Not that it is all fair in Mozambique; this is still a developing country that appears to be doing things right, if the Portuguese exodus into the former colony means anything. Mozambique is not yet Asia’s China or South America’s Brazil or a Dubai of any kind. Indeed, many Mozambicans are worried that the Portuguese invasion is making the competition for local jobs too keen. Cost of living has become more expensive and accommodation prices are almost unthinkable. Many locals are migrating from the capital to less Portuguese-populated cities where the competition is yet to catch on. If the return of the colonial master has energized business in the African country, it has also made life too much of a chore for the average Mozambican, who is not only compelled to be his brother’s keeper, but also forced to extend a hand to his foreign brother who was once his master.

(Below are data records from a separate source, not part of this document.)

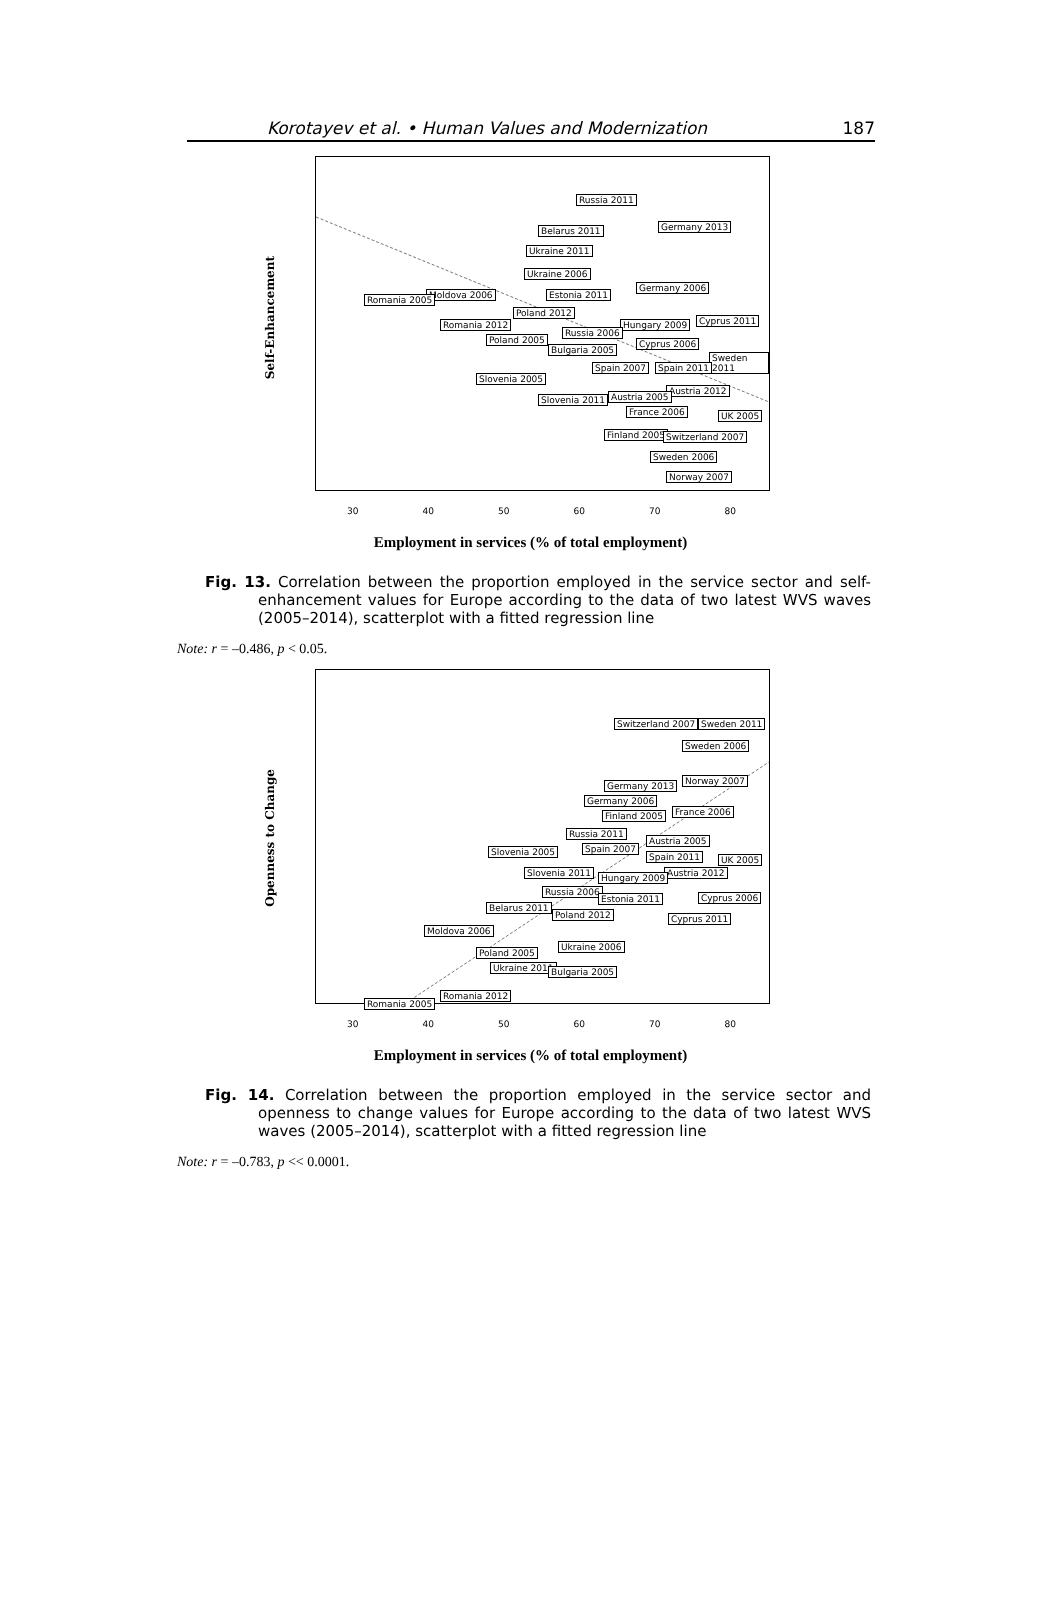Korotayev et al. • Human Values and Modernization 187
Self-Enhancement
Russia 2011
Germany 2013 Belarus 2011
Ukraine 2011
Ukraine 2006
Germany 2006
Moldova 2006 Romania 2005 Estonia 2011
Poland 2012
Romania 2012 Hungary 2009 Cyprus 2011
Russia 2006
Poland 2005 Cyprus 2006
Bulgaria 2005
Sweden 2011
Spain 2007 Spain 2011
Slovenia 2005
Austria 2012
Austria 2005 Slovenia 2011
France 2006 UK 2005
Finland 2005 Switzerland 2007
Sweden 2006
Norway 2007
30 40 50 60 70 80
Employment in services (% of total employment)
Fig. 13. Correlation between the proportion employed in the service sector and self-enhancement values for Europe according to the data of two latest WVS waves (2005–2014), scatterplot with a fitted regression line
Note: r = –0.486, p < 0.05.
Openness to Change
Switzerland 2007 Sweden 2011
Sweden 2006
Norway 2007 Germany 2013
Germany 2006
France 2006 Finland 2005
Russia 2011
Austria 2005
Spain 2007 Slovenia 2005 Spain 2011 UK 2005
Slovenia 2011 Austria 2012 Hungary 2009
Russia 2006
Estonia 2011 Cyprus 2006
Belarus 2011
Poland 2012 Cyprus 2011
Moldova 2006
Ukraine 2006
Poland 2005
Ukraine 2011 Bulgaria 2005
Romania 2012
Romania 2005
30 40 50 60 70 80
Employment in services (% of total employment)
Fig. 14. Correlation between the proportion employed in the service sector and openness to change values for Europe according to the data of two latest WVS waves (2005–2014), scatterplot with a fitted regression line
Note: r = –0.783, p << 0.0001.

Ghanaians are not expecting an invasion of the British powers into our midst any time soon. Maybe conditions here are not attractive enough to foreigners. At least not good enough for them to vacate Britain for Accra. We have our own in-country migration from the north to the south. Almost daily, little girls of school going age jump on buses to make the long, hard journey from Lawra to the Agbobloshie market to work as porters. They sleep in terrible situations in slums and are most vulnerable to disease, rape and unwanted pregnancies. They face a bleak future because they cannot go to school. Their children have no place in the information age when they are strapped behind the backs of their mothers in the sun.
Relocating the capital to Dodowa or Kintampo would not solve the north-south migration problem. We should make development in the north a priority, creating jobs and building more schools. Before the British come to settle here someday, we should at least ensure that we have done something good out the Korle lagoon. It’s been said that spring would be reborn under our bright steps. Let’s make it count.